Frederick Edwin (born 19 February 1985) is an Indonesian businessman and politician who has served as regent of West Kutai Regency, East Kalimantan since February 2025.

==Early life==
Frederick Edwin was born on 19 February 1985 in Samarinda as the youngest son of Ismail Thomas and Lusia Mayo Thomas. Ismail Thomas served two terms as West Kutai's regent between 2006 and 2016, and was a member of the House of Representatives from 2019 to 2023 when he was removed for a corruption case. Edwin completed middle and high school at the W.R. Soepratman school in Samarinda, graduating from high school in 2002.

==Career==
After completing his studies, Edwin began to enter business, eventually having interests in mining, bottled drinking water, and hotels.

In 2024, Edwin contested West Kutai's regency election, selecting municipal civil servant Nanang Adriani as his running mate. The ticket received the support of a coalition of 11 parties led by the Indonesian Democratic Party of Struggle, which Edwin is a member of. In the ensuing three-way election, Edwin and Adriani placed first after securing 37,282 votes (39.6%). One of the competing candidates' running mates, Alexander Edmond, is Edwin's older brother. Edwin and Adriani were sworn in as regent and vice regent on 20 February 2025, along with most other regional leaders elected in 2024.

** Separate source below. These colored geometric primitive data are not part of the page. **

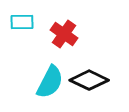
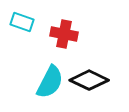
cyan rectangle: rotated 20 degrees clockwise
red cross: rotated 24 degrees counterclockwise
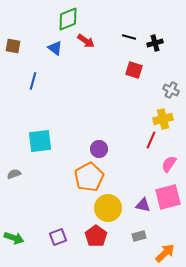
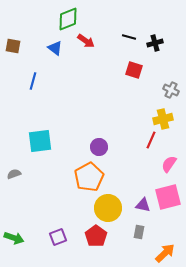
purple circle: moved 2 px up
gray rectangle: moved 4 px up; rotated 64 degrees counterclockwise
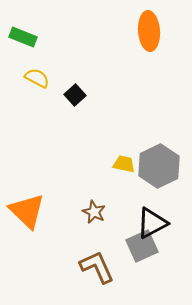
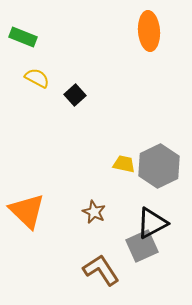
brown L-shape: moved 4 px right, 3 px down; rotated 9 degrees counterclockwise
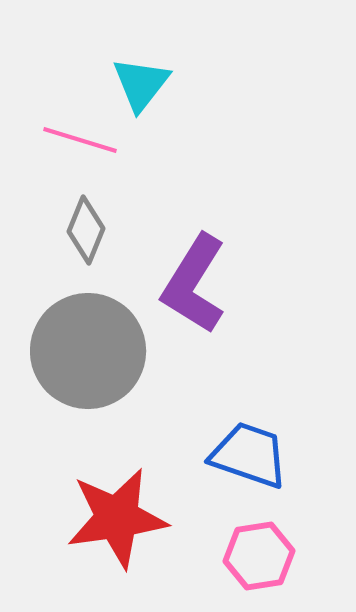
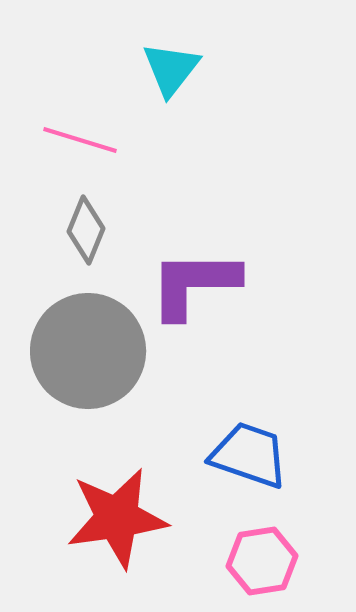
cyan triangle: moved 30 px right, 15 px up
purple L-shape: rotated 58 degrees clockwise
pink hexagon: moved 3 px right, 5 px down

As a regent, Edwin has pushed for the strengthening of roads connecting West Kutai to the neighboring regencies of Mahakam Ulu and Kutai Kartanegara, which had previously required annual maintenance. He also increased scholarship funding for basic education from the municipal budget, from Rp 600 million (USD 40,000) to Rp 3 billion (USD 200,000) in 2025.

==Personal life==
Edwin is a Catholic. He married Maria Christiana Mozes on 19 February 2020, hosting a wedding attended by over 1,000 people.